--- start PASSAGE SHOWN ---

A few miles outside of Concordia, where I’m visiting family.
I’m riding shotgun in a pickup with Paul Rimovsky, retired owner of Tom’s Music store in town. We’re heading to the county dump to drop off scraps from a warehouse that once housed German prisoners of war. A small crew of volunteers is helping to restore the old building to its WW II glory.
Paul and I have more than a few things in common. We’re both retired, both had short stints as elementary school teachers, and we’ve both played piano professionally.
On the drive out to the dump, Paul is telling me stories about the bad old days. He started on the accordion before learning piano. As a child, he played on stage in a program that featured a young magician named John Carson.
Paul treasures a letter from the longtime Tonight Show host in which Carson remembered Paul from their hometown of Norfolk, Nebraska.
In the late 1950’s, popular music experienced a revolution – something called “Rock & Roll.” Paul recalled a gig when the band he played in was almost booed off stage. His band played beautiful music, but it wasn’t rock & roll. After a few awkward moments, the band was asked to leave the stage.
Bob Dylan had it right – “For the times, they are a changin’.”
I shared with Paul a terrifying gig of my own a few years ago.
I mistakenly thought I had been hired to play background music during the annual Thanksgiving dinner at a retirement home in Philadelphia.
No need to practice or prepare – every piano professional has a basic repertoire. When I’m sober, I can play over three hours – almost blindfolded.
Background music? Noooo problem. A pro can skillfully glide over any clinkers – sometimes I’m so intently watching guests I forget what key I’m playing in. I didn’t even bother to take music to the gig. You blend in – part of the wallpaper.
Prior to the dinner, I was fulfilling my day job as president and CEO of a suburban chamber of commerce. My staff and I were hosting a cocktail reception and I enjoyed casual conversation with chamber members.
I also enjoyed the wine. Quite a bit of wine, actually.
It’s true – the more cheap wine you drink, the better it tastes.
How much cheap wine did I consume? Enough.
When I got to the retirement home, I was shocked to learn that dinner was already over.
My complexion turned ashen. “Not background music during dinner?” I was hired to give guests a full-blown concert. Some 250 seniors and family members were eagerly awaiting their annual Thanksgiving entertainment – me!  Yours truly.
I was one confused and nervous turkey. Ready to be roasted.

--- end PASSAGE SHOWN ---
--- start DATA EXTRACT ---

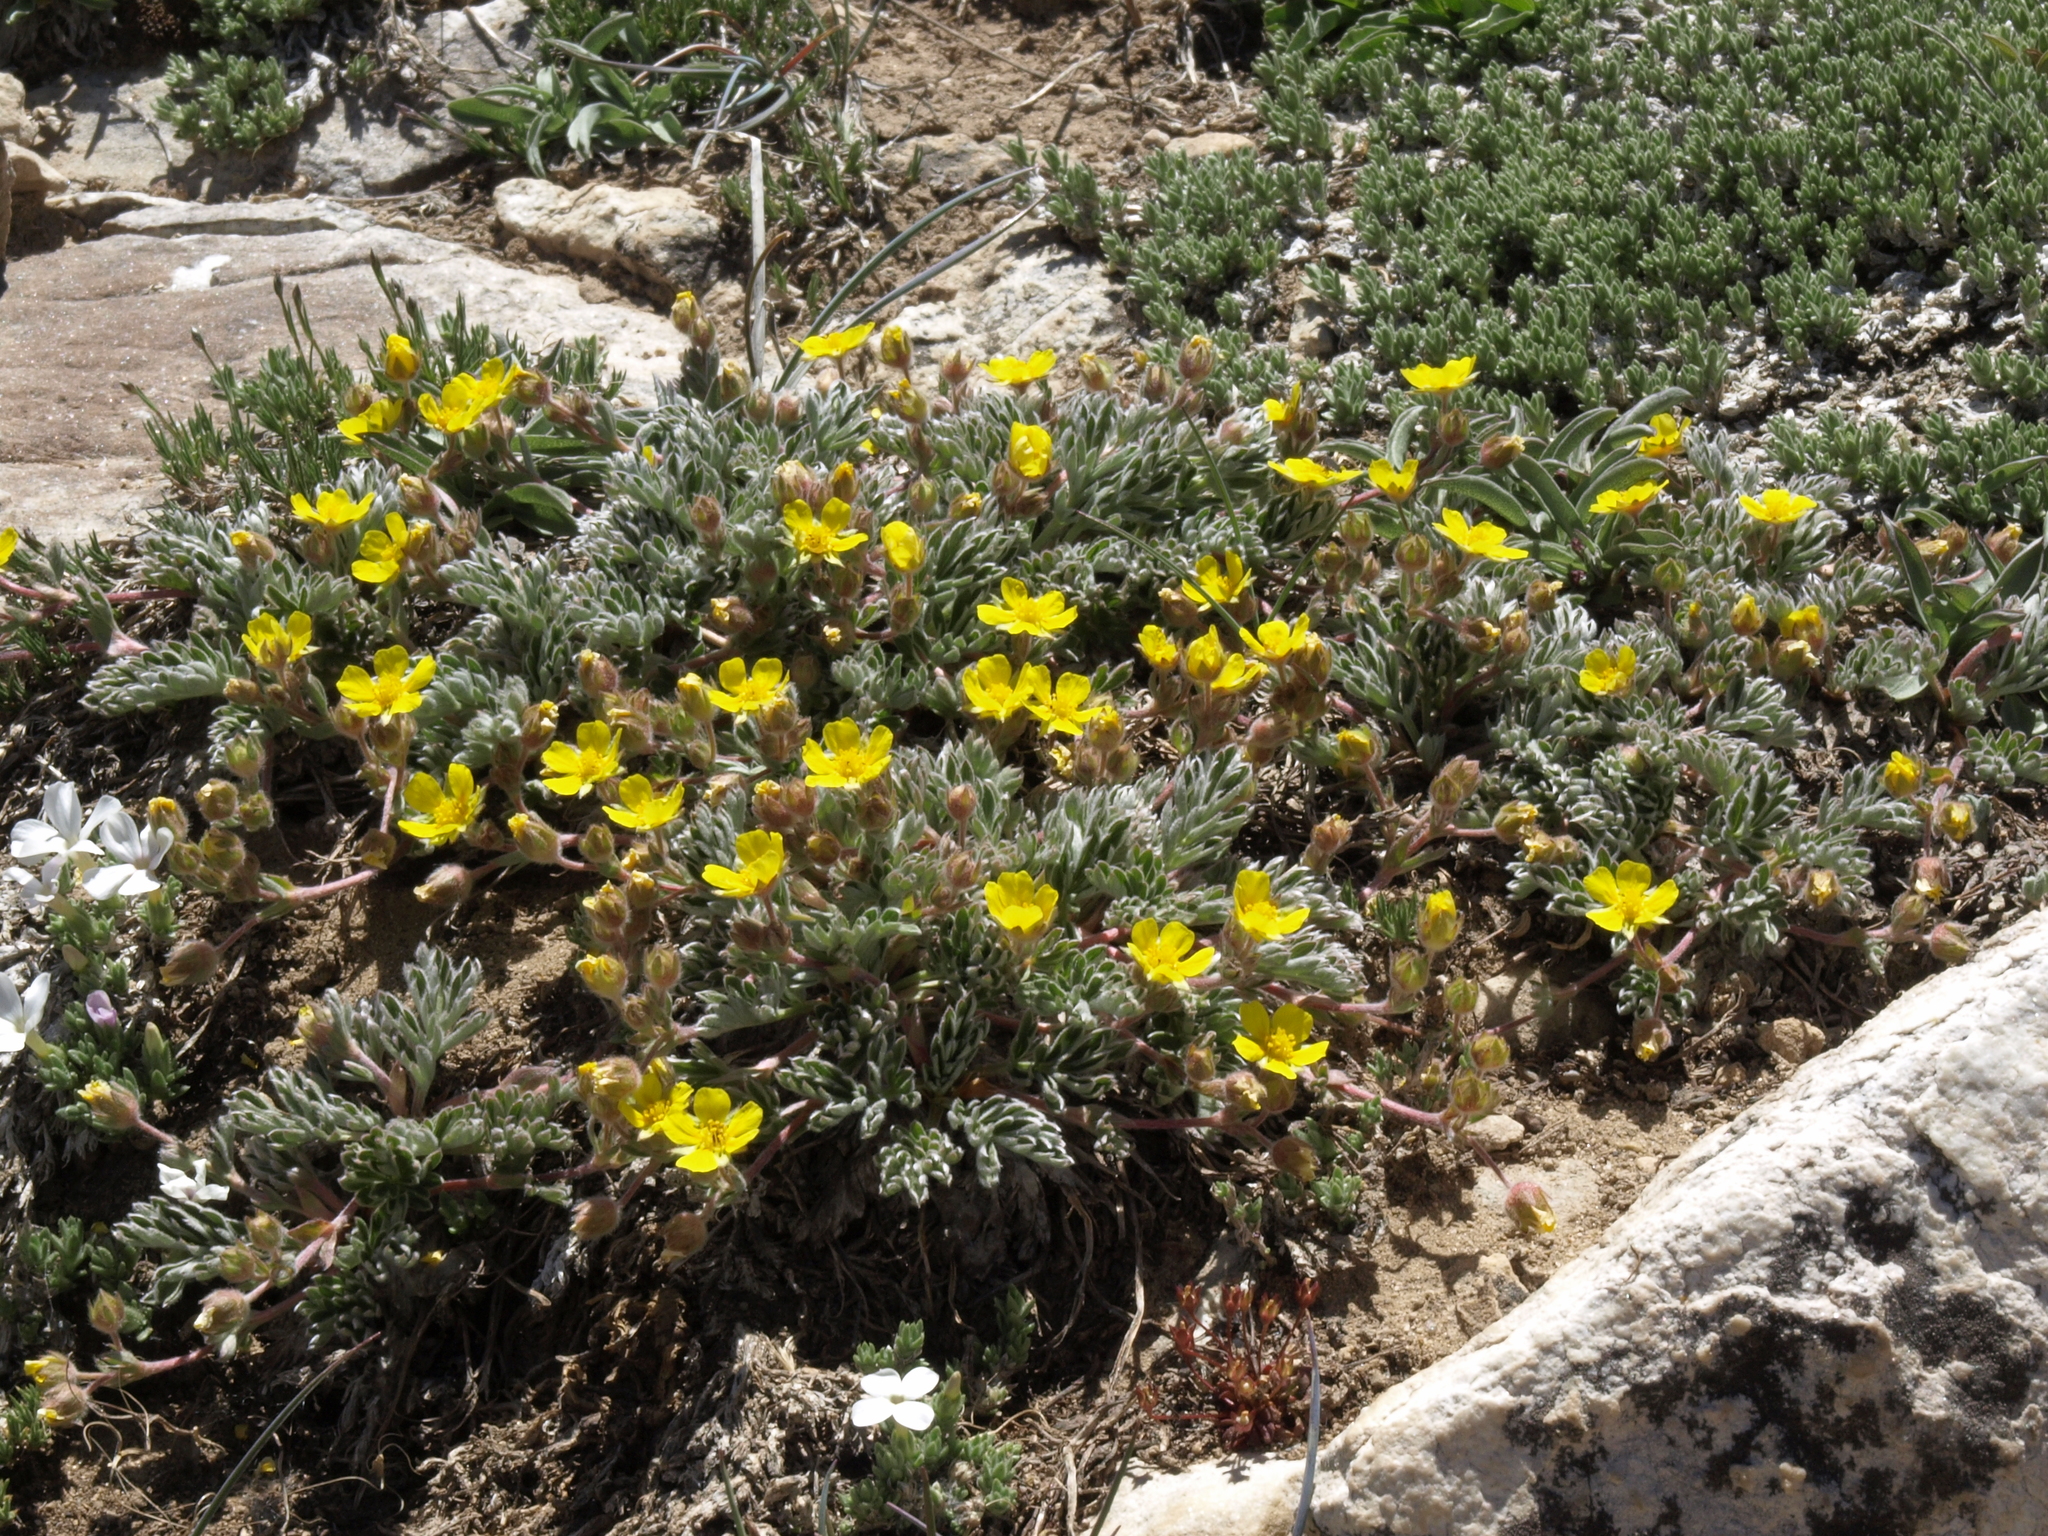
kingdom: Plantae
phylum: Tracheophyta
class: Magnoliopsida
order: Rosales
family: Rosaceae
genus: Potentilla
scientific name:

--- end DATA EXTRACT ---
--- start DATA EXTRACT ---

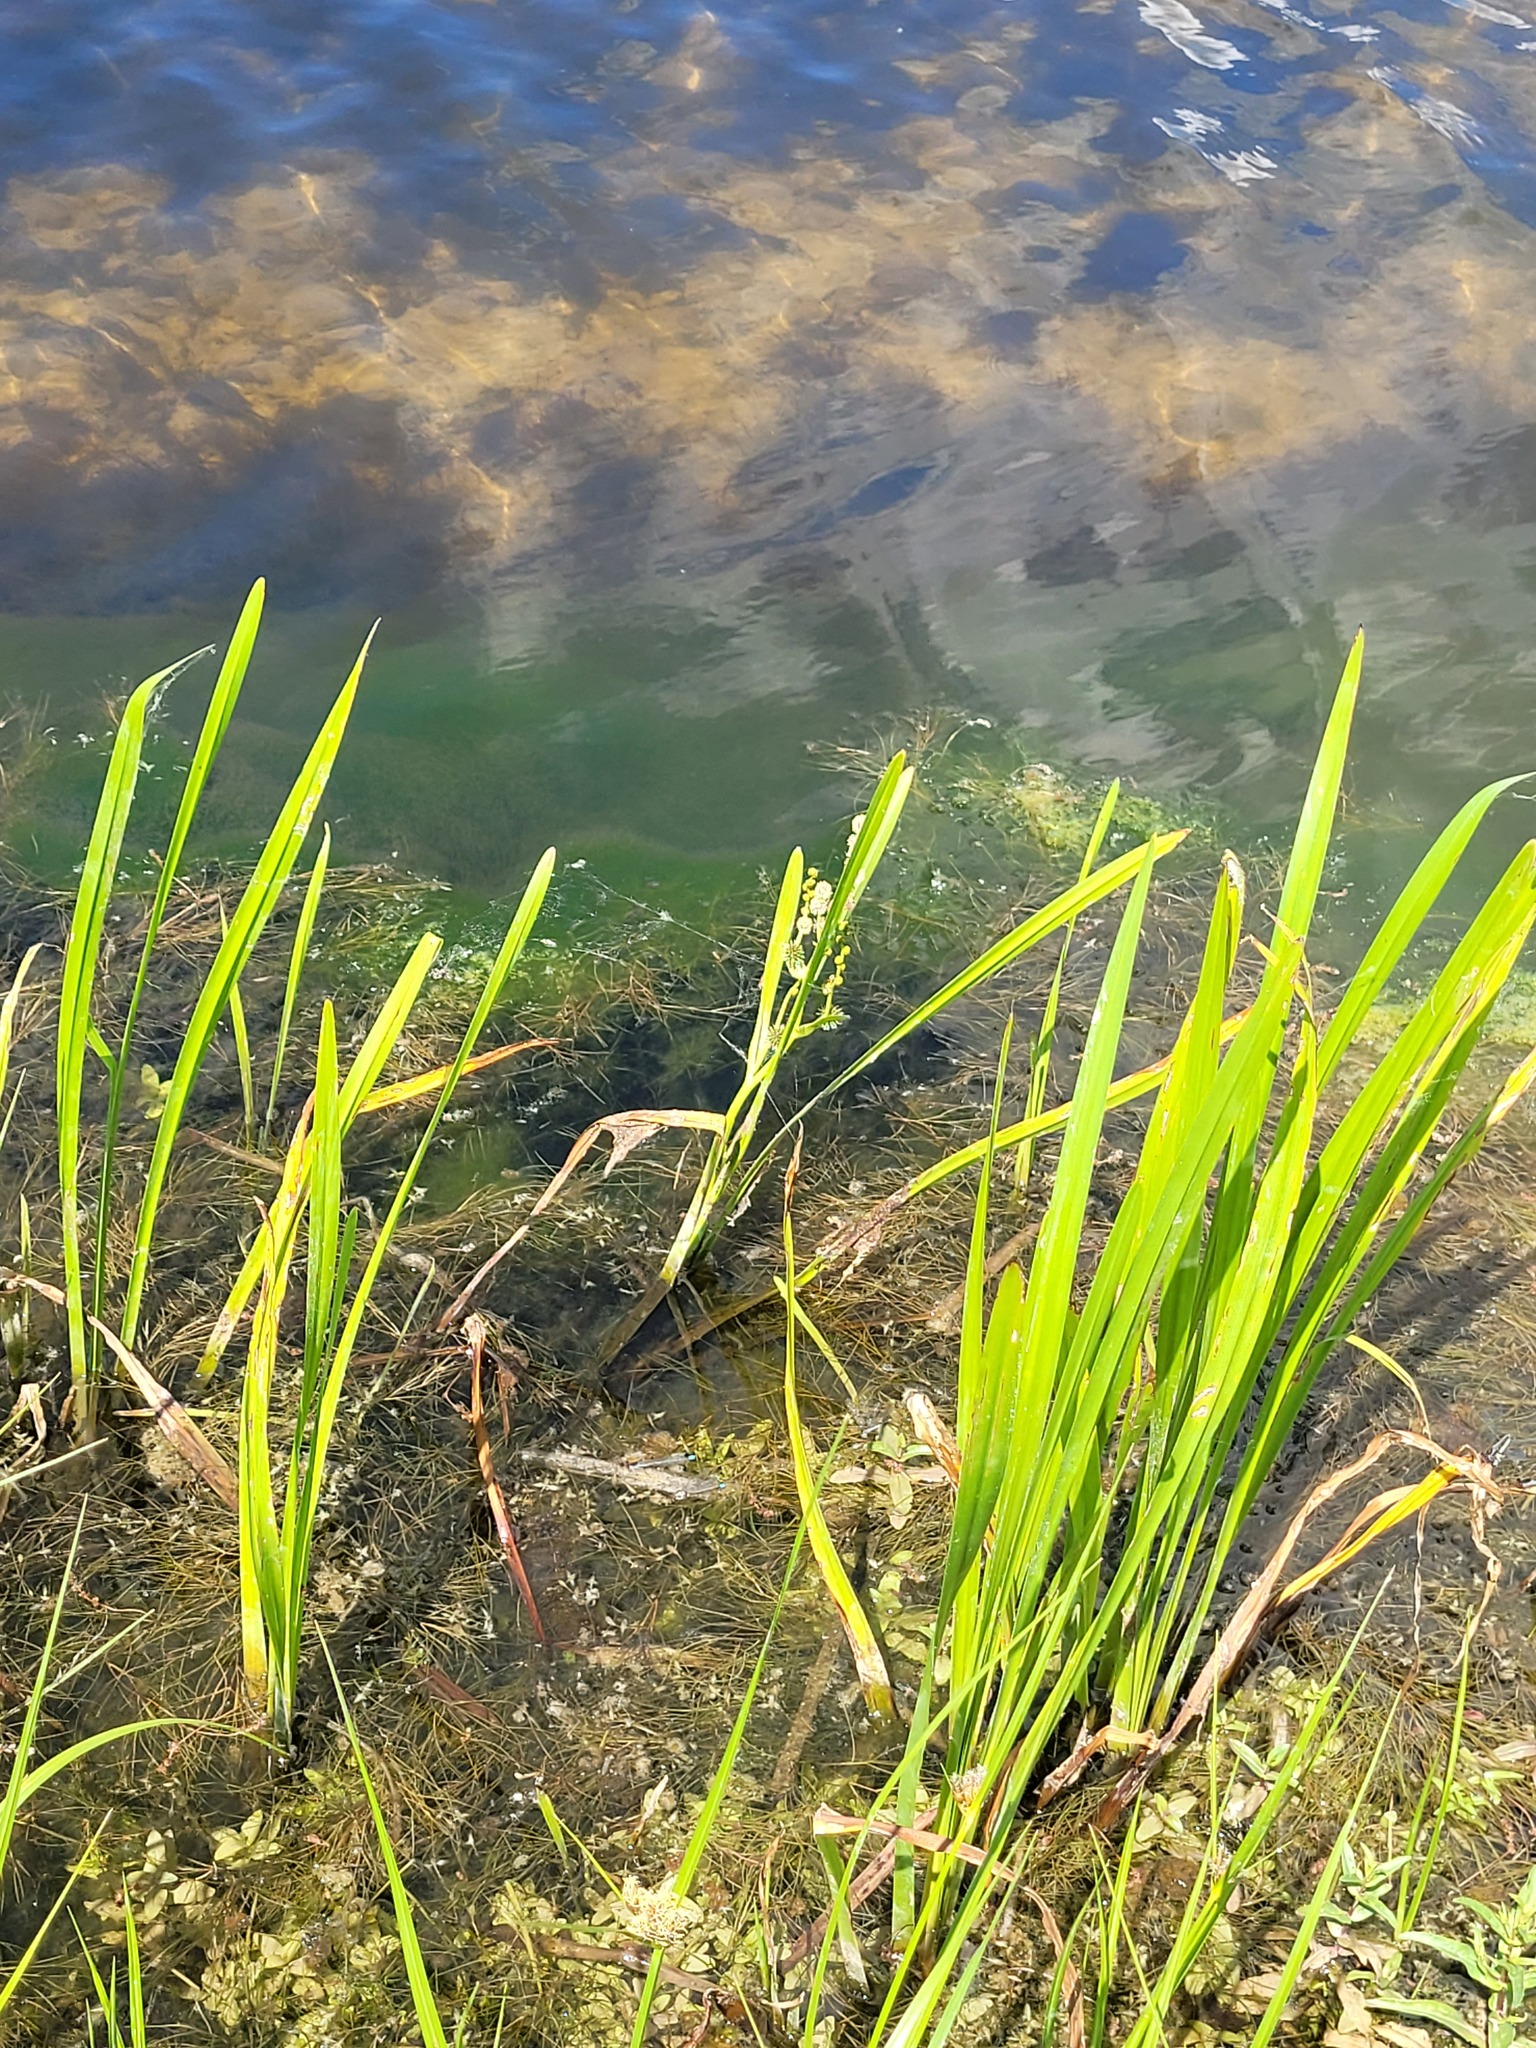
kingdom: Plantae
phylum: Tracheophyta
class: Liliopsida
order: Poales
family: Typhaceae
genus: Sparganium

--- end DATA EXTRACT ---
--- start DATA EXTRACT ---

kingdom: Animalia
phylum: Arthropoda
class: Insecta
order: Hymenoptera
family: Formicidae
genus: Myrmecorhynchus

--- end DATA EXTRACT ---

### STATED TASK 1
Output the part of the Concordia story between "I’m riding shotgun" and "played piano professionally.", inclusive.
### STATED TASK 2
In the Concordia story, what store did Paul Rimovsky own before he retired?

### EXERCISE RESPONSE 1
I’m riding shotgun in a pickup with Paul Rimovsky, retired owner of Tom’s Music store in town. We’re heading to the county dump to drop off scraps from a warehouse that once housed German prisoners of war. A small crew of volunteers is helping to restore the old building to its WW II glory.
Paul and I have more than a few things in common. We’re both retired, both had short stints as elementary school teachers, and we’ve both played piano professionally.

### EXERCISE RESPONSE 2
Tom's Music